問題
伸張反射の反射弓に含まれるのはどれか。
- 運動野
- 脊髄後角
- Ⅰb 群求心性線維
- a 運動ニューロン
解答: 4(a 運動ニューロン)
解説
- 誤り。運動野(一次運動野)は大脳皮質に存在し、随意運動の起始部として錐体路を発する。脊髄レベルで完結する伸張反射の反射弓には含まれない。
- 誤り。脊髄後角は感覚情報の受容・中継・処理に関与する部位である。伸張反射ではIa群求心性線維が後根から脊髄に入った後、後角を経由せず直接前角のα運動ニューロンにシナプスするため、後角は反射弓に含まれない。
- 誤り。Ib群求心性線維はゴルジ腱器官からの求心路であり、自原抑制(Ib抑制)に関与する。伸張反射の求心路はIa群求心性線維であり、Ib群線維は反射弓に含まれない。

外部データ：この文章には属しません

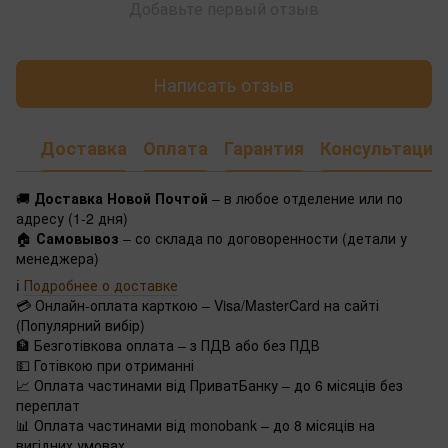
Добавьте первый отзыв
Написать отзыв
Доставка
Оплата
Гарантия
Консультация
🚚
Доставка Новой Почтой
– в любое отделение или по
адресу (1-2 дня)
🏠
Самовывоз
– со склада по договоренности (детали у
менеджера)
ℹ️
Подробнее о доставке
💳 Онлайн-оплата карткою – Visa/MasterCard на сайті
(Популярний вибір)
🏦 Безготівкова оплата – з ПДВ або без ПДВ
💵 Готівкою при отриманні
📈 Оплата частинами від ПриватБанку – до 6 місяців без
переплат
📊 Оплата частинами від monobank – до 8 місяців на
вигідних умовах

- 正しい。α運動ニューロンは伸張反射の反射弓において遠心路を担う。反射弓の全体構成は、筋紡錘(受容器)→Ia群求心性線維(求心路)→脊髄前角(反射中枢)→α運動ニューロン(遠心路)→錘外筋(効果器)であり、α運動ニューロンは反射弓に不可欠な構成要素である。
ポイント
伸張反射の反射弓の構成要素を正確に列挙できるようにする:筋紡錘・Ia群線維・脊髄前角・α運動ニューロン・錘外筋の5つ。
- 覚え方のコツ: 「反射弓は”錘→Ia→前角α→外筋”の一本道」と流れを暗記する。途中に介在ニューロンが入らない(単シナプス)点がポイント。
- 関連知識: 伸張反射の反射弓は最も単純な反射弓であり、シナプスは1つ(Ia→α)のみである。臨床で腱反射を検査する際、反射弓のどの部位に障害があるかで病変部位を推定できる。
- よくある間違い: 脊髄後角を反射弓に含めるケース。Ia群線維は後角を通過せず、直接前角のα運動ニューロンにシナプスする。
- 教科書では「a.脊髄レベルでの調節」の範囲に該当する。